## What the exercise asks
When a line in the records contains the string "заказ", copy that line.

## Task input
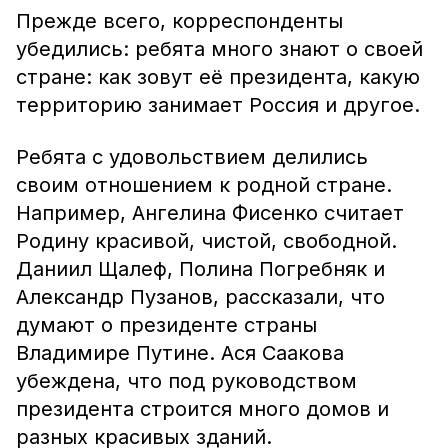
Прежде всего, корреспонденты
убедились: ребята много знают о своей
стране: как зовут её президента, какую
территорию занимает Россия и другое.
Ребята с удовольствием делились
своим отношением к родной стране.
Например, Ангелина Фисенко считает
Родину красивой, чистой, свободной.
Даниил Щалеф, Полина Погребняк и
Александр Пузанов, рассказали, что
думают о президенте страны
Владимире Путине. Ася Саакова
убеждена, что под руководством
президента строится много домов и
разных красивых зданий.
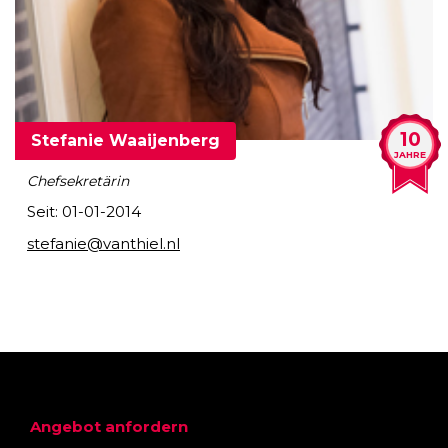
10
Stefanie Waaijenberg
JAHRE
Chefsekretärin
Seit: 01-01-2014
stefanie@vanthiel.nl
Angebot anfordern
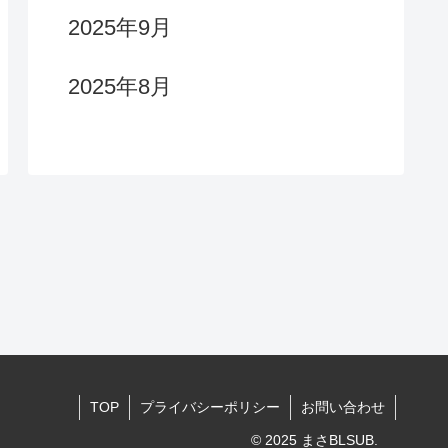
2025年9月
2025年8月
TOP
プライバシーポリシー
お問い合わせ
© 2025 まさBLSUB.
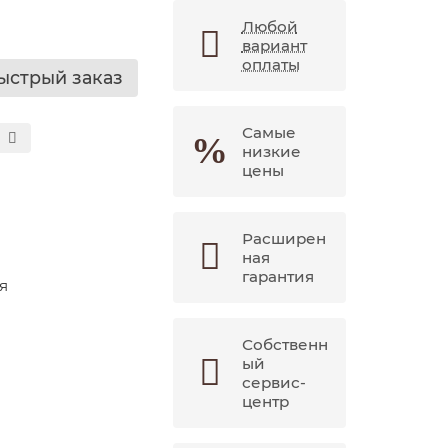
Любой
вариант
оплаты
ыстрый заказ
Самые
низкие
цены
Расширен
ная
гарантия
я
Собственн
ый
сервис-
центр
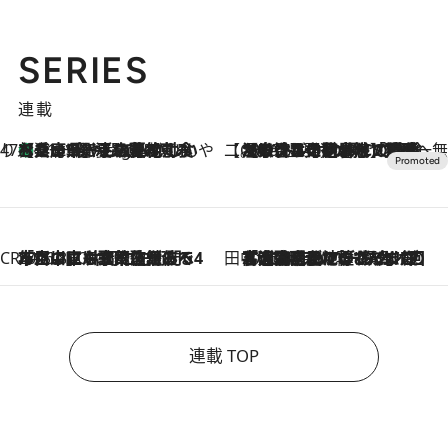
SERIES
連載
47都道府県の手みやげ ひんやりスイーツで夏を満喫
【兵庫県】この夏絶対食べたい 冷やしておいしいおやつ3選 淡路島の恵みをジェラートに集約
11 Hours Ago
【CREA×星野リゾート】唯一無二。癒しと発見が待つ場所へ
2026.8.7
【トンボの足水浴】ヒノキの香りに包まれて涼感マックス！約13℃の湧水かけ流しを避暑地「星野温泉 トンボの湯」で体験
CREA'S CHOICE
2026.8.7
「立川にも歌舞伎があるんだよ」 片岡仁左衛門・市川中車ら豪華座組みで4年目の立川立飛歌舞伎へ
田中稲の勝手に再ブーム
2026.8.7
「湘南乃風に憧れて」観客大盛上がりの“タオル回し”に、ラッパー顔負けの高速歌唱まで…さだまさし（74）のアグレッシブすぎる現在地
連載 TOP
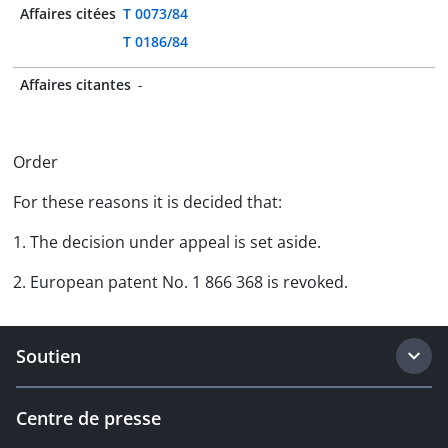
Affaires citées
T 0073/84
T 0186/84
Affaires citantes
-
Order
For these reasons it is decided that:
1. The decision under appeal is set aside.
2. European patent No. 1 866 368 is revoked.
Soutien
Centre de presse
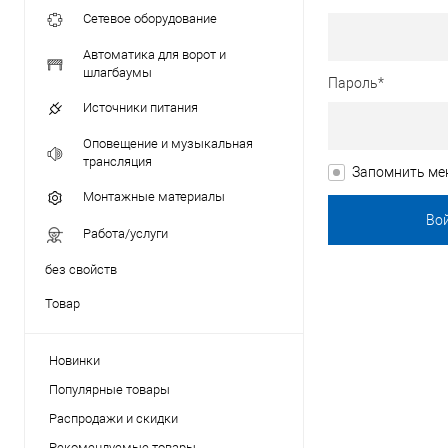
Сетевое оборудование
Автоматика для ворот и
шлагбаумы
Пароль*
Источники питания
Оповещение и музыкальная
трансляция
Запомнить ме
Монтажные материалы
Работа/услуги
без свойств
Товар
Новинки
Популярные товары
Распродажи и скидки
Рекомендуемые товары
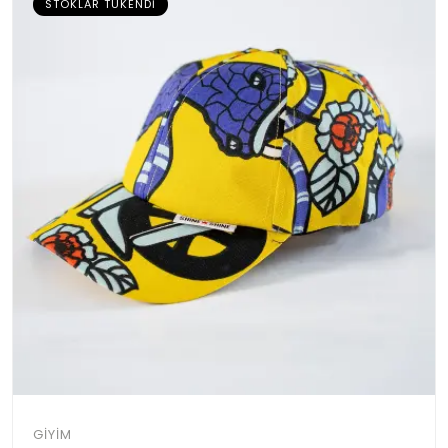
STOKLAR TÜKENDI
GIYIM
==
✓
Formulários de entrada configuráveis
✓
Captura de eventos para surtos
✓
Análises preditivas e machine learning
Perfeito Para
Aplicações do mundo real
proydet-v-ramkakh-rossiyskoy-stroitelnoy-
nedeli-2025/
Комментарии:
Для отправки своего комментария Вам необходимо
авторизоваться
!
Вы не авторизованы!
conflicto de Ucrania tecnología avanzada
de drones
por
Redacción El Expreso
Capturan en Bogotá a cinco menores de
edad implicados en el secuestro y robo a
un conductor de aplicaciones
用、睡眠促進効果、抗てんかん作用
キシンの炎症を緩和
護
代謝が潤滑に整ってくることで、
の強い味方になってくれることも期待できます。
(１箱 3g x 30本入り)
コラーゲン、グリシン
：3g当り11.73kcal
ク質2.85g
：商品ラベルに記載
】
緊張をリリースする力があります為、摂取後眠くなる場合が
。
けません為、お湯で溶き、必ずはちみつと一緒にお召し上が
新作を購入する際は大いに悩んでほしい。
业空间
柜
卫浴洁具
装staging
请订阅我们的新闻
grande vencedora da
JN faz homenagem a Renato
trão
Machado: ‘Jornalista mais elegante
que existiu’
==
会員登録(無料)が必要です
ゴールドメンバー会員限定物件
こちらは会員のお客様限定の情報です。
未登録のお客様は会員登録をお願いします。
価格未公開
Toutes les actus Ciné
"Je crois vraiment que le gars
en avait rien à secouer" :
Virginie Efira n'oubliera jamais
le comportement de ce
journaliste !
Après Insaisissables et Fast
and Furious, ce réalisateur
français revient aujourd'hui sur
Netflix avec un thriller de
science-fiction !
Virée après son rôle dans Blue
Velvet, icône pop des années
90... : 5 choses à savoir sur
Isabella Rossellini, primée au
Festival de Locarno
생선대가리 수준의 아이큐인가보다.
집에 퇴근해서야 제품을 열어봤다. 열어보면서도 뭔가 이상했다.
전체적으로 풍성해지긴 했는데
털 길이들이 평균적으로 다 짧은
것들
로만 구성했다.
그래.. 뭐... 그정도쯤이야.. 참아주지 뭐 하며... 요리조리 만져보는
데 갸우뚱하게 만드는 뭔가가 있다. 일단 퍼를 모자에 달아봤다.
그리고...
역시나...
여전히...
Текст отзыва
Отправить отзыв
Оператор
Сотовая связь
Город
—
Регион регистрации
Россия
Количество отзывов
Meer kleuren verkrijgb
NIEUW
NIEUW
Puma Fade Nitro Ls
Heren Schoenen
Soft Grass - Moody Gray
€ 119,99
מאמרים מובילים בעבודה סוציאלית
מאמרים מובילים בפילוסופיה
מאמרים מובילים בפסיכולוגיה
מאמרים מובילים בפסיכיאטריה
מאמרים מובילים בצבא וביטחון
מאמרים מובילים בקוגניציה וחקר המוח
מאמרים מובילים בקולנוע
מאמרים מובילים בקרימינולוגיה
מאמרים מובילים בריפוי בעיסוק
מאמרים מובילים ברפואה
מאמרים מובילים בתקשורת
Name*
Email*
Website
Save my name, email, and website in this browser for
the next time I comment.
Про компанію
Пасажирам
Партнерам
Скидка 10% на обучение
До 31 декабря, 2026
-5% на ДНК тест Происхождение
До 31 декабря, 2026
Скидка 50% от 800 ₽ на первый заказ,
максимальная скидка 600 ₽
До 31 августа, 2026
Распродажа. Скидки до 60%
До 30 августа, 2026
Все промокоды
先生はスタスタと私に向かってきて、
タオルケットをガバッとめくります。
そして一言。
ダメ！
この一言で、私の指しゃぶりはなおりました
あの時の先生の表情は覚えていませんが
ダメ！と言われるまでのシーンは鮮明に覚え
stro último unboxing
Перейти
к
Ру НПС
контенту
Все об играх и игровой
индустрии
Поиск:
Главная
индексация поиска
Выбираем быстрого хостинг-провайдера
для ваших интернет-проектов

## Written response
ыстрый заказ
Скидка 50% от 800 ₽ на первый заказ,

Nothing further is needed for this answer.